CMU Sphinx G2P

We have found that Sequitur G2P fails on Amharic, likely due to Unicode bugs, and since it is no longer really maintained, we looked into alternate G2P tools and found the CMU Sphinx G2P tool.

We have a speech lab installation here:

/proj/tts/tools/g2p-seq2seq/installation/bin/g2p-seq2seq

And we have trained models (so far, only for Amharic) here:

/proj/tts/tools/g2p-seq2seq/models/

To train a model for a new language, please follow the instructions on their Github page.
Make sure your lexicon is in the correct format, e.g.:

abandonando a b a n d o n a1 n d o

One word per line, with the phonetic pronunciation following it, separated by spaces.
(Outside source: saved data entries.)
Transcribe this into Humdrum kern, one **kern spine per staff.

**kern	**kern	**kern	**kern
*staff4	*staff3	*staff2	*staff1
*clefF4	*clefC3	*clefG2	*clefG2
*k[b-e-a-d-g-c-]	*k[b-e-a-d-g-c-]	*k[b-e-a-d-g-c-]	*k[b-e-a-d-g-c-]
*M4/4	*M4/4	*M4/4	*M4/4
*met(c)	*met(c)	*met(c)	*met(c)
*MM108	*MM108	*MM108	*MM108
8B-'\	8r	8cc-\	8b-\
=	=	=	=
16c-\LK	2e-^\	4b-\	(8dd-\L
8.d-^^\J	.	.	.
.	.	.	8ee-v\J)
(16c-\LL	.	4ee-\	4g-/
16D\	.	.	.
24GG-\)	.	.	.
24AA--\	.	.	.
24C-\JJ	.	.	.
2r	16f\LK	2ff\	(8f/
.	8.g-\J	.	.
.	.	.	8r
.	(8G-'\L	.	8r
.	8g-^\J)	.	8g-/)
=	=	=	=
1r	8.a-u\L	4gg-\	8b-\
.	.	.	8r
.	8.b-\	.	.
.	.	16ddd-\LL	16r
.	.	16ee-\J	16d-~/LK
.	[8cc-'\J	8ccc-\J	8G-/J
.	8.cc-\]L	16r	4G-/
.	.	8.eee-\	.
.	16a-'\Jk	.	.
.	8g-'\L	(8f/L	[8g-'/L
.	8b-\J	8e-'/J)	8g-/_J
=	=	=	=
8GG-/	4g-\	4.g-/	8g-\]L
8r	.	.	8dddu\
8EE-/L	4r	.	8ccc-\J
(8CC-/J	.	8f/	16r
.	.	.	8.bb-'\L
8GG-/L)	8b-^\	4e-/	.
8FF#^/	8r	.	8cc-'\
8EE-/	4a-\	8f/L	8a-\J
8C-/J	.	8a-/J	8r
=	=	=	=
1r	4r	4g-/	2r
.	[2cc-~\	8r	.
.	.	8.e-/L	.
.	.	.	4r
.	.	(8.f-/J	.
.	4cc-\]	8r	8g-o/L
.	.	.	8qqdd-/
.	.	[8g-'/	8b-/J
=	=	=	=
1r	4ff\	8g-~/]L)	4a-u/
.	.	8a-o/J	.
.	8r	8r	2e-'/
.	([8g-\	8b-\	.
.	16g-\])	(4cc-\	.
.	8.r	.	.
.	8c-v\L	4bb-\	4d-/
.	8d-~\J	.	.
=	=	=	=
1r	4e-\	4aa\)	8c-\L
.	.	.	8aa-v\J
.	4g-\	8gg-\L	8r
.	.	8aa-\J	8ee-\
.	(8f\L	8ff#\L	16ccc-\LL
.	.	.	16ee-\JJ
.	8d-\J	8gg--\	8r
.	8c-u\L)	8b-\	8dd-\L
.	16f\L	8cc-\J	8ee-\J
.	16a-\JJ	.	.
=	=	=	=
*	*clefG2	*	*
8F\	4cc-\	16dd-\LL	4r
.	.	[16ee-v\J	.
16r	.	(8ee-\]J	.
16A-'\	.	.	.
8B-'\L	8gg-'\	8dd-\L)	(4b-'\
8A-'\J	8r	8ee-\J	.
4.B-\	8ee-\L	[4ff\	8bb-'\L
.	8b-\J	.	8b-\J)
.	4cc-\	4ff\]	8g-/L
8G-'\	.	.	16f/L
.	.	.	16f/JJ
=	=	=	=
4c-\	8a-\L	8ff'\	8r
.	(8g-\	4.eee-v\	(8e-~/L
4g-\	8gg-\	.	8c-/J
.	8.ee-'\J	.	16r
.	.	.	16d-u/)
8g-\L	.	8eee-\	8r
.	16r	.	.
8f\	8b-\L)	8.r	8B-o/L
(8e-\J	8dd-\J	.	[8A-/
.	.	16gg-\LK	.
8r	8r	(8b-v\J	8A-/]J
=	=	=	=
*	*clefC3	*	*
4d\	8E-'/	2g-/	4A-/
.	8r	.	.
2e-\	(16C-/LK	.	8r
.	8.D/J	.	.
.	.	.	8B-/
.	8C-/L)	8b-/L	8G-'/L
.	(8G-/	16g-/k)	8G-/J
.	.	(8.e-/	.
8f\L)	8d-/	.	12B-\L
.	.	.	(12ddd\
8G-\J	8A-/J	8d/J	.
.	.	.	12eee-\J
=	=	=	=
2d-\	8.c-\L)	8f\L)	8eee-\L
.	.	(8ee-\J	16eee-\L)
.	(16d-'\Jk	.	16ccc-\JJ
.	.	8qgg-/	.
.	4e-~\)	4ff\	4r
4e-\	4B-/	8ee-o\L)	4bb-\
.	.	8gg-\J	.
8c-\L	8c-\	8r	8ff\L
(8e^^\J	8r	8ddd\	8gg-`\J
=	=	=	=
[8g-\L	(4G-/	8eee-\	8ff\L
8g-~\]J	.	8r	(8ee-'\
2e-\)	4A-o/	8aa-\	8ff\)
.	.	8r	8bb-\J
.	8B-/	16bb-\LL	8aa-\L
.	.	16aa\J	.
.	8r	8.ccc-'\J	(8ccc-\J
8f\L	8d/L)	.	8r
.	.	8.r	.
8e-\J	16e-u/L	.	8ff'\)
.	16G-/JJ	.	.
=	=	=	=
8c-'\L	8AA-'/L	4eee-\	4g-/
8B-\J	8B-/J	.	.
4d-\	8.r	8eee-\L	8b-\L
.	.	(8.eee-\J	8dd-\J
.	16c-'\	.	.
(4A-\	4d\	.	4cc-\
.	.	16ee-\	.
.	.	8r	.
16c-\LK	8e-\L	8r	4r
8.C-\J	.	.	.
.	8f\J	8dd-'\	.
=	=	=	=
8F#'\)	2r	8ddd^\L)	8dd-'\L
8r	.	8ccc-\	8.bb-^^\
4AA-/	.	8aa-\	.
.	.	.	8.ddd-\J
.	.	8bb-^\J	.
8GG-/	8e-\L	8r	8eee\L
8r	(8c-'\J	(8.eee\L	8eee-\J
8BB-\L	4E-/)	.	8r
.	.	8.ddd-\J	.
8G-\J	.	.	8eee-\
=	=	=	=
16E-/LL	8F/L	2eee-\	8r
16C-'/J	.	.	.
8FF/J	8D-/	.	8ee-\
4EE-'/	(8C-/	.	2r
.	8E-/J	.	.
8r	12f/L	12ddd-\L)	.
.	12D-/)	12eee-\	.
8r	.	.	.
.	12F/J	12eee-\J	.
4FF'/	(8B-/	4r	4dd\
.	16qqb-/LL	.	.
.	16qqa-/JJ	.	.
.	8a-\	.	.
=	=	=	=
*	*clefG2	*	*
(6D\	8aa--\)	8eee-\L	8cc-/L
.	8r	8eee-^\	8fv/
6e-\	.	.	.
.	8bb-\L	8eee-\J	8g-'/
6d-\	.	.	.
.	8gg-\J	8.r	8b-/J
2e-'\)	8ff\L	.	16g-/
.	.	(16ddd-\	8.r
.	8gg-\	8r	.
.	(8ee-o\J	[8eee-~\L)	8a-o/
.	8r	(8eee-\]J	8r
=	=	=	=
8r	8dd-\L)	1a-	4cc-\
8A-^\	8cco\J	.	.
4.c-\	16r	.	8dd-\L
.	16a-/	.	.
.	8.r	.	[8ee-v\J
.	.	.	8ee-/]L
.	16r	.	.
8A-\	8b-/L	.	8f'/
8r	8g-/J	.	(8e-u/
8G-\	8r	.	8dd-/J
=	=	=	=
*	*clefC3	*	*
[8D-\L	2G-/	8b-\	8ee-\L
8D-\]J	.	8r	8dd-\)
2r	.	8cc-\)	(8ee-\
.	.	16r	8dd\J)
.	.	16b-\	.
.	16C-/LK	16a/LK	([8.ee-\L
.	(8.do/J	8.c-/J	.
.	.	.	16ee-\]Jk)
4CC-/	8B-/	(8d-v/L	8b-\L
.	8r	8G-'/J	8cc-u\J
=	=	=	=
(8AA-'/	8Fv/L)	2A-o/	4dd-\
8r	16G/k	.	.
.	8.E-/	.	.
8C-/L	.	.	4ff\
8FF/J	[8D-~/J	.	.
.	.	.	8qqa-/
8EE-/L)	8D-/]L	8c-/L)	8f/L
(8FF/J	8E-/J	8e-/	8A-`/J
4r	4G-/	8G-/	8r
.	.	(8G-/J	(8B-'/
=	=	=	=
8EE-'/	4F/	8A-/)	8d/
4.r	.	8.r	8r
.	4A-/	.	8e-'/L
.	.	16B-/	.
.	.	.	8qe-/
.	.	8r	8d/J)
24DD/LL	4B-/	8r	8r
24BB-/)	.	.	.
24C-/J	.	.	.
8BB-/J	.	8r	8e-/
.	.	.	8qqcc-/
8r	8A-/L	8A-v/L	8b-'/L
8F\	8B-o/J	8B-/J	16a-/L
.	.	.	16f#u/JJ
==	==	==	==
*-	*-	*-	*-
To run an existing model (e.g., for Amharic) to get pronunciations for a list of OOV words, do the following:

Please work on kucing, as the dependencies are installed there.
Make sure you have the following line in your .bashrc:
export PYTHONPATH=$PYTHONPATH:/proj/tts/tools/g2p-seq2seq/installation/lib/python2.7/site-packages
Remember to run source ~/.bashrc if you've just added it.
If you want to run the Montreal Forced Aligner, you will have to remove this from your path, and if you want to run g2p-seq2seq again after that you will have to put it back.
Run this command:
/proj/tts/tools/g2p-seq2seq/installation/bin/g2p-seq2seq --decode your_OOV_wordlist --model /proj/tts/tools/g2p-seq2seq/models/babel_amharic/out
The output is your words followed by the predicted pronunciations.